Software & Data Management
The SpinX control software is built on a modular, plugin-architected framework compliant with Open Microscopy Environment (OME) standards. Acquired datasets are natively saved in OME-TIFF format with embedded metadata (objective NA, exposure time, z-step, laser power, detector gain). Integrated computational imaging modules include GPU-accelerated Richardson-Lucy deconvolution, non-local means denoising, and deep learning–based enhancement using a pre-trained convolutional neural network (CNN) trained on >50,000 manually annotated confocal image pairs. This AI module demonstrates ≥10× SNR improvement and ≥30% effective resolution gain (measured via Fourier ring correlation, FRC) without increasing illumination dose—validated against NIST-traceable USAF 1951 resolution targets. Raw and processed data are exportable to Fiji/ImageJ, Imaris, Bitplane, and MATLAB via standardized APIs.
Applications
- Live-cell dynamics: Real-time tracking of intracellular transport, membrane receptor internalization, and mitochondrial fission/fusion cycles under physiological CO₂ and temperature control
- 3D culture imaging: High-content volumetric reconstruction of tumor spheroids and iPSC-derived organoids with automated z-focus drift correction
- Drug discovery: Multiplexed phenotypic screening across 96-/384-well plates with adaptive focus mapping and well-to-well intensity normalization
- Neuroscience: Synaptic bouton turnover analysis in primary hippocampal cultures using time-lapse ΔF/F₀ quantification
- Pathology research: Whole-slide fluorescence mapping of multiplexed IHC/IF markers on clinical FFPE sections with tile-scan stitching and spectral unmixing support
- Developmental biology: Long-term (≥24 h) imaging of embryonic morphogenesis in transparent model organisms with adaptive illumination dosing
FAQ
What is the maximum usable field of view (FOV) at 100× oil immersion?

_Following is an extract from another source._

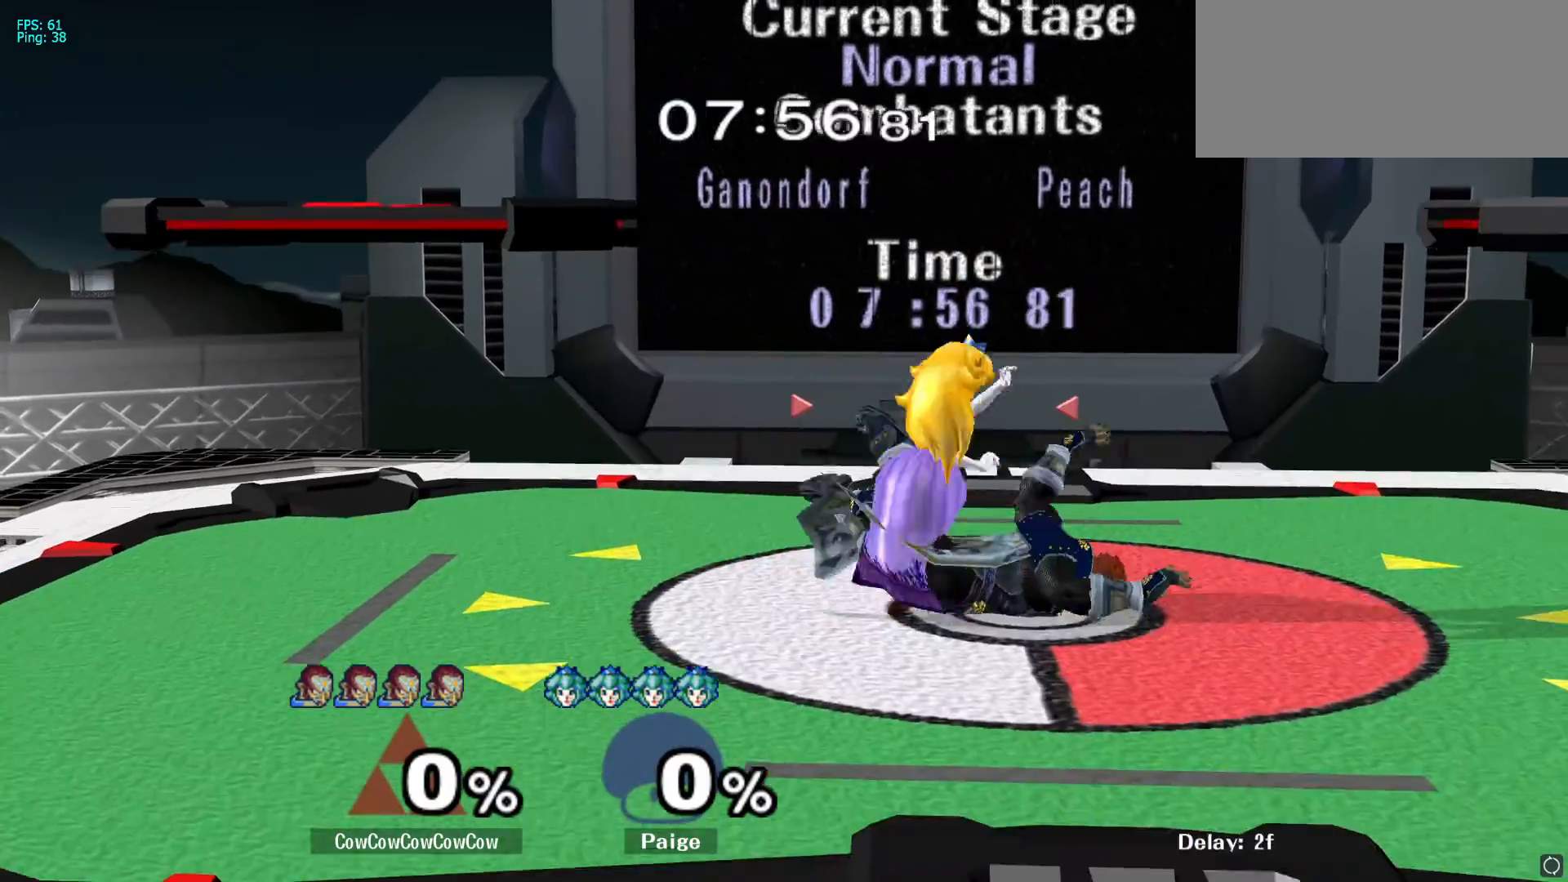
{"buttons": [], "left_stick": "left", "right_stick": "center", "events": [[133, "left_stick", "up-left"], [217, "right_stick", "center"], [233, "R1", "up"], [383, "left_stick", "left"]]}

At 100× magnification with a 25 mm field number eyepiece-equivalent sensor, the SpinX achieves a native FOV of 0.19 mm² (275 µm × 275 µm) — expandable via motorized tile-scan up to 10 × 10 mm² with sub-pixel registration accuracy.
Does the system support multi-color time-lapse with hardware-triggered channel switching?
Yes—the filter turret and light source drivers are synchronized via TTL triggers; channel switching latency is <12 ms, enabling precise temporal alignment across ≥4 fluorescence channels.
Is the AI-enhancement module validated for regulatory submissions?
The CNN-based enhancement pipeline is documented per ISO/IEC 17025:2017 Annex A.3 for algorithmic data processing; validation reports (including linearity, precision, and robustness testing) are available under NDA for GxP-regulated users.
Can the SpinX be integrated into automated lab environments?
The microscope supports standard SLIM (Simple Laboratory Instrumentation Messaging) protocol over Ethernet and provides RESTful API endpoints for integration with LIMS, robotic liquid handlers, and environmental chamber controllers.
What maintenance intervals are recommended for the spinning disk and optical alignment?
Disk inspection and recalibration are advised every 12 months or after 5,000 hours of operation; optical alignment verification (using reference PSF beads) is performed automatically during startup and logged in the audit trail.